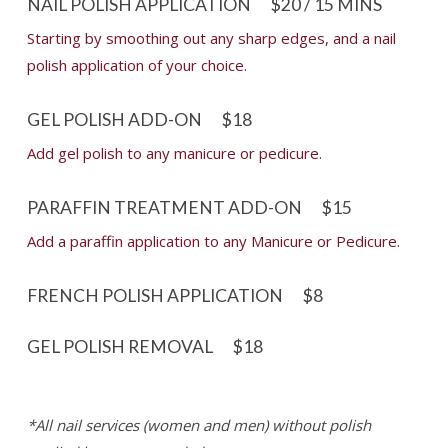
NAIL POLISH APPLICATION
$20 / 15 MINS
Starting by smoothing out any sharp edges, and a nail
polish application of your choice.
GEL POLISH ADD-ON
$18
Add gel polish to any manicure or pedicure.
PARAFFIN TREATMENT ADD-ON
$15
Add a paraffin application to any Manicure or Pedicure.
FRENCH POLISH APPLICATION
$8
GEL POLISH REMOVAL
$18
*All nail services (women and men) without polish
==
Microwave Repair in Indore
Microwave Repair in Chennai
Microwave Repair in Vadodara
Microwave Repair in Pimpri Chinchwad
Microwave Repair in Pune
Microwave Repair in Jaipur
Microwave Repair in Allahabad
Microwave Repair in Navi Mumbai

DIRECTIVE:
Gather all lines of the records that include the word "Repair".

TASK OUTPUT:
Microwave Repair in Indore
Microwave Repair in Chennai
Microwave Repair in Vadodara
Microwave Repair in Pimpri Chinchwad
Microwave Repair in Pune
Microwave Repair in Jaipur
Microwave Repair in Allahabad
Microwave Repair in Navi Mumbai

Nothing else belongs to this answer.